PROBLEM. For the data that follows, return each line unchanged and drop the pictures.

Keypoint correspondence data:
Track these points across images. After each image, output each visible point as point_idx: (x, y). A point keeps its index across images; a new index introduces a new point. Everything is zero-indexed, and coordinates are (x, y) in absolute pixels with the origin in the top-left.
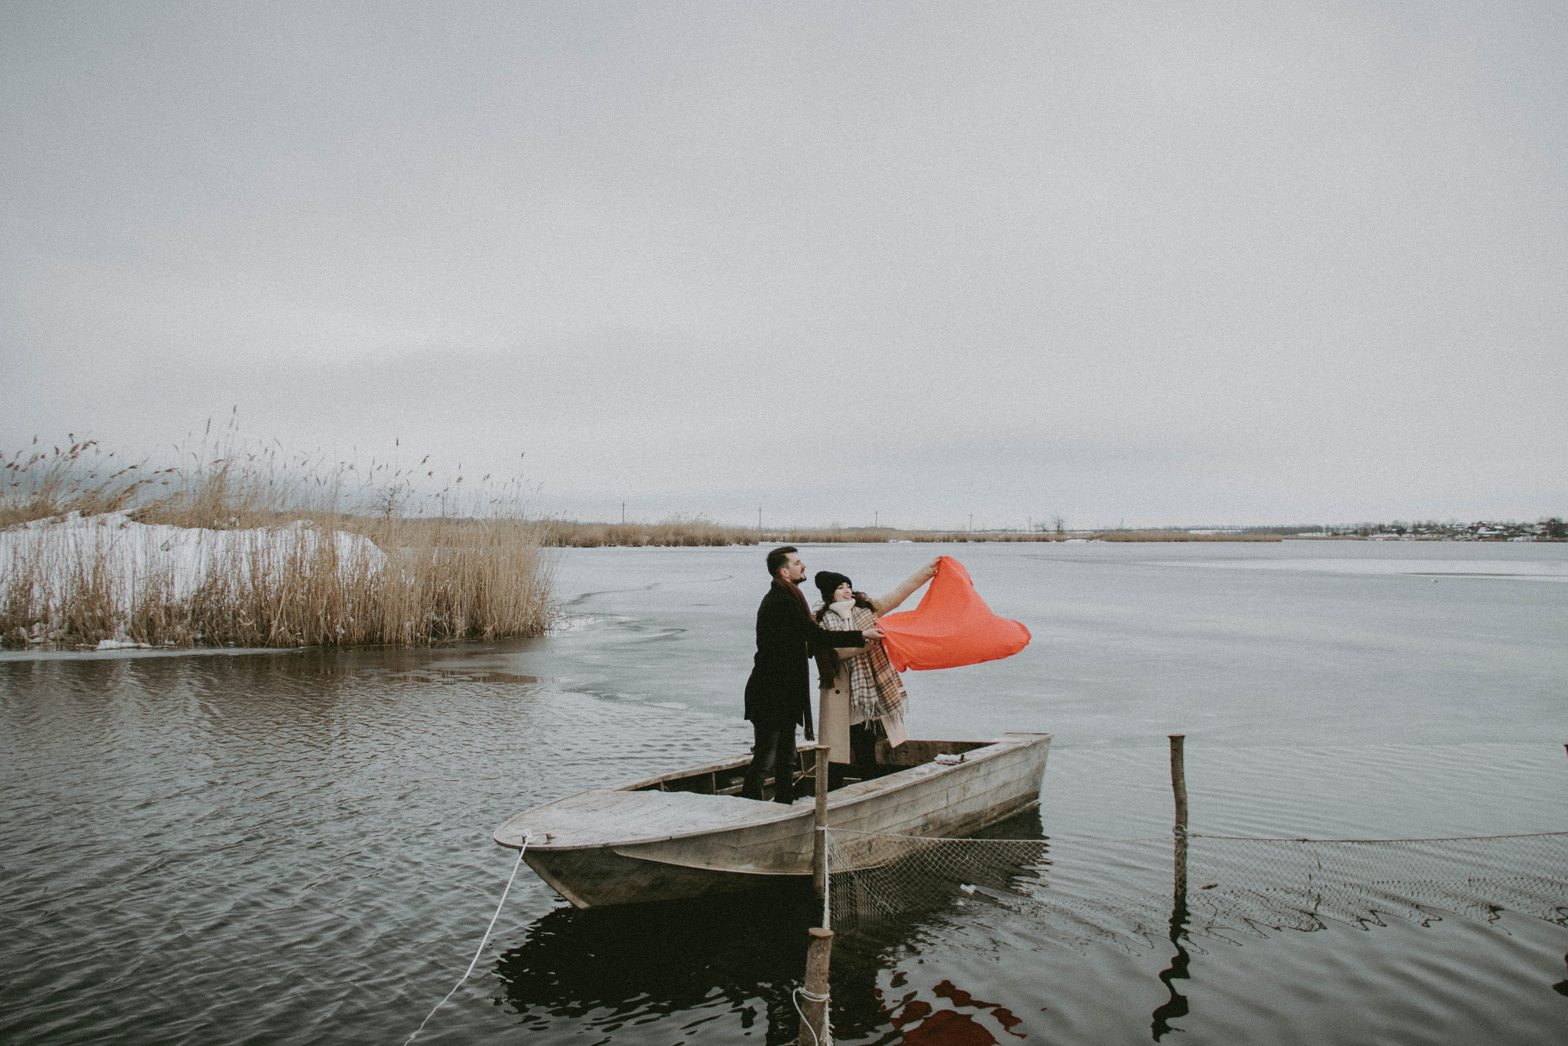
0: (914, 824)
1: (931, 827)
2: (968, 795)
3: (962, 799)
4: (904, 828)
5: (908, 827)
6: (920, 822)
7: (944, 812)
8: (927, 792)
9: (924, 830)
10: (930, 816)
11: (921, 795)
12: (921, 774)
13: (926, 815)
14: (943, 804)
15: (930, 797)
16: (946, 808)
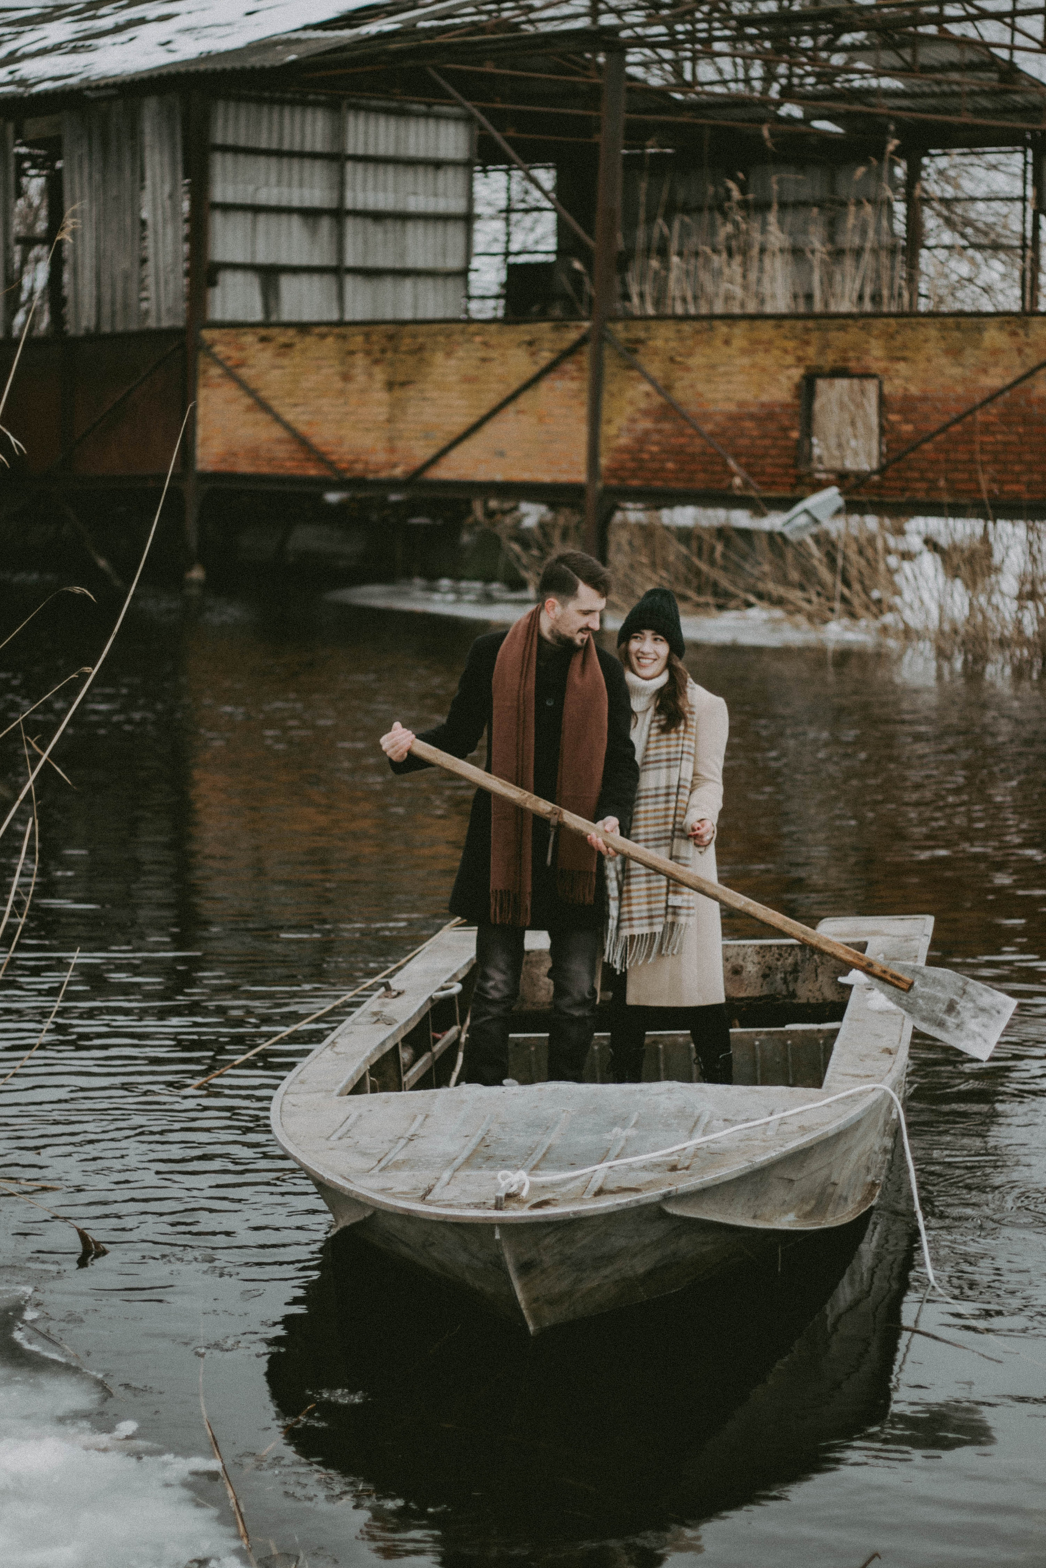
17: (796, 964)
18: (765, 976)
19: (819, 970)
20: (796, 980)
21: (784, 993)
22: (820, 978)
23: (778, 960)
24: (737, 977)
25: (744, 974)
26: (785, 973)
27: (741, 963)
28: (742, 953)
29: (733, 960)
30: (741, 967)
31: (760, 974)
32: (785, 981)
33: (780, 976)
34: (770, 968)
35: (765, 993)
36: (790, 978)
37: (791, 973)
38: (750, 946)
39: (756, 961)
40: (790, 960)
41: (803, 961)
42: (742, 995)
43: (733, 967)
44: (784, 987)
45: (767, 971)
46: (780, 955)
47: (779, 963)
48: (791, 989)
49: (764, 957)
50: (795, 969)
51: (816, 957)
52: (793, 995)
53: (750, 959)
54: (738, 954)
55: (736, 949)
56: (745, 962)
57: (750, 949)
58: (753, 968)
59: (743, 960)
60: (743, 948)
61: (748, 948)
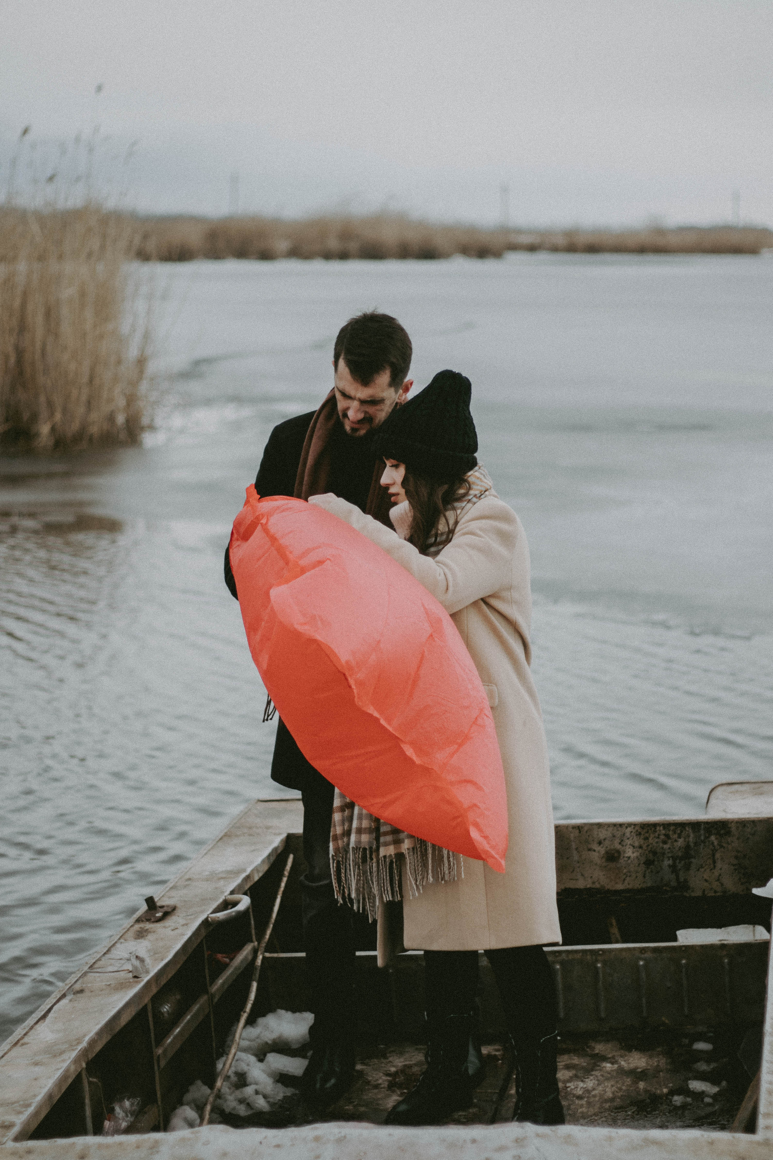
17: (688, 847)
18: (648, 863)
19: (718, 855)
20: (687, 867)
21: (674, 884)
22: (719, 865)
23: (665, 842)
24: (612, 865)
25: (622, 861)
26: (674, 858)
27: (618, 847)
28: (618, 834)
29: (607, 843)
30: (618, 852)
31: (643, 860)
32: (673, 868)
33: (667, 862)
34: (655, 853)
35: (649, 885)
36: (679, 866)
37: (681, 859)
38: (629, 825)
39: (637, 844)
40: (681, 842)
41: (696, 844)
42: (620, 887)
43: (607, 852)
44: (673, 877)
45: (651, 856)
46: (667, 836)
47: (665, 846)
48: (682, 879)
49: (646, 839)
50: (687, 853)
51: (713, 838)
52: (684, 886)
53: (629, 842)
54: (614, 836)
55: (610, 829)
56: (623, 846)
57: (629, 829)
58: (633, 853)
59: (620, 843)
60: (620, 829)
61: (627, 828)
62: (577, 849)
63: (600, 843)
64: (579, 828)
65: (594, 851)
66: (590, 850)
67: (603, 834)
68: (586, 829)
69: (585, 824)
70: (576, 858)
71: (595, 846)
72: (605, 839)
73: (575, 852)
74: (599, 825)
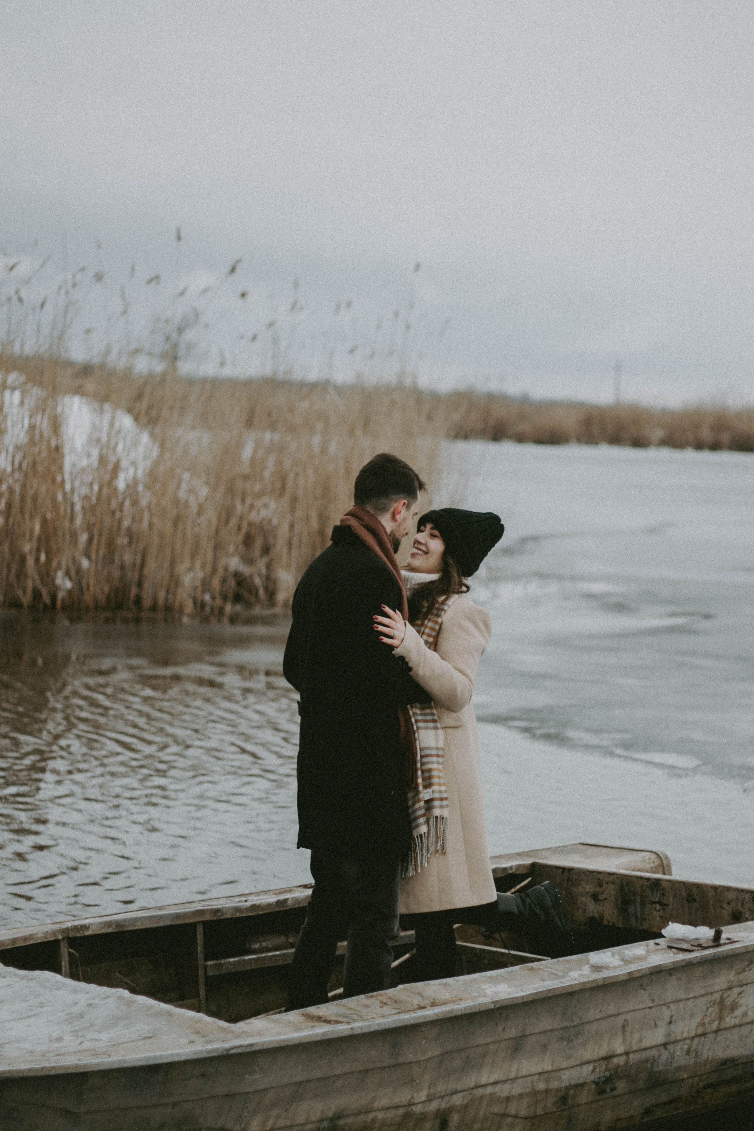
0: (568, 1078)
1: (621, 1086)
2: (729, 1020)
3: (715, 1026)
4: (541, 1086)
5: (555, 1085)
6: (586, 1073)
7: (665, 1055)
8: (612, 1009)
9: (601, 1092)
10: (621, 1061)
11: (591, 1015)
12: (596, 968)
13: (607, 1058)
14: (657, 1036)
15: (620, 1021)
16: (665, 1045)
27: (741, 909)
29: (733, 904)
30: (740, 913)
43: (733, 911)
53: (747, 906)
54: (737, 899)
55: (735, 893)
56: (743, 908)
57: (748, 896)
58: (750, 915)
59: (742, 906)
60: (741, 893)
61: (746, 894)
62: (713, 905)
63: (728, 903)
64: (715, 888)
65: (725, 909)
66: (721, 908)
67: (730, 896)
68: (719, 890)
69: (720, 886)
70: (712, 912)
71: (725, 905)
72: (732, 901)
73: (712, 908)
74: (729, 889)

ANSWER BELOW.
Track these points across images. After each image, output each visible point as point_idx: (x, y). A point keeps its index across images; a new index introduces a new point. Everything is zero-indexed, and coordinates are (x, y) in absolute pixels with the origin in the top-left.
0: (914, 824)
1: (931, 827)
2: (968, 795)
3: (962, 799)
4: (904, 828)
5: (908, 827)
6: (920, 822)
7: (944, 812)
8: (927, 792)
9: (924, 830)
10: (930, 816)
11: (921, 795)
12: (921, 774)
13: (926, 815)
14: (943, 804)
15: (930, 797)
16: (946, 808)
17: (796, 964)
18: (765, 976)
19: (819, 970)
20: (796, 980)
21: (784, 993)
22: (820, 978)
23: (778, 960)
24: (737, 977)
25: (744, 974)
26: (785, 973)
27: (741, 963)
28: (742, 953)
29: (733, 960)
30: (741, 967)
31: (760, 974)
32: (785, 981)
33: (780, 976)
34: (770, 968)
35: (765, 993)
36: (790, 978)
37: (791, 973)
38: (750, 946)
39: (756, 961)
40: (790, 960)
41: (803, 961)
42: (742, 995)
43: (733, 967)
44: (784, 987)
45: (767, 971)
46: (780, 955)
47: (779, 963)
48: (791, 989)
49: (764, 957)
50: (795, 969)
51: (816, 957)
52: (793, 995)
53: (750, 959)
54: (738, 954)
55: (736, 949)
56: (745, 962)
57: (750, 949)
58: (753, 968)
59: (743, 960)
60: (743, 948)
61: (748, 948)
17: (688, 847)
18: (648, 863)
19: (718, 855)
20: (687, 867)
21: (674, 884)
22: (719, 865)
23: (665, 842)
24: (612, 865)
25: (622, 861)
26: (674, 858)
27: (618, 847)
28: (618, 834)
29: (607, 843)
30: (618, 852)
31: (643, 860)
32: (673, 868)
33: (667, 862)
34: (655, 853)
35: (649, 885)
36: (679, 866)
37: (681, 859)
38: (629, 825)
39: (637, 844)
40: (681, 842)
41: (696, 844)
42: (620, 887)
43: (607, 852)
44: (673, 877)
45: (651, 856)
46: (667, 836)
47: (665, 846)
48: (682, 879)
49: (646, 839)
50: (687, 853)
51: (713, 838)
52: (684, 886)
53: (629, 842)
54: (614, 836)
55: (610, 829)
56: (623, 846)
57: (629, 829)
58: (633, 853)
59: (620, 843)
60: (620, 829)
61: (627, 828)
62: (577, 849)
63: (600, 843)
64: (579, 828)
65: (594, 851)
66: (590, 850)
67: (603, 834)
68: (586, 829)
69: (585, 824)
70: (576, 858)
71: (595, 846)
72: (605, 839)
73: (575, 852)
74: (599, 825)
0: (568, 1078)
1: (621, 1086)
2: (729, 1020)
3: (715, 1026)
4: (541, 1086)
5: (555, 1085)
6: (586, 1073)
7: (665, 1055)
8: (612, 1009)
9: (601, 1092)
10: (621, 1061)
11: (591, 1015)
12: (596, 968)
13: (607, 1058)
14: (657, 1036)
15: (620, 1021)
16: (665, 1045)
27: (741, 909)
29: (733, 904)
30: (740, 913)
43: (733, 911)
53: (747, 906)
54: (737, 899)
55: (735, 893)
56: (743, 908)
57: (748, 896)
58: (750, 915)
59: (742, 906)
60: (741, 893)
61: (746, 894)
62: (713, 905)
63: (728, 903)
64: (715, 888)
65: (725, 909)
66: (721, 908)
67: (730, 896)
68: (719, 890)
69: (720, 886)
70: (712, 912)
71: (725, 905)
72: (732, 901)
73: (712, 908)
74: (729, 889)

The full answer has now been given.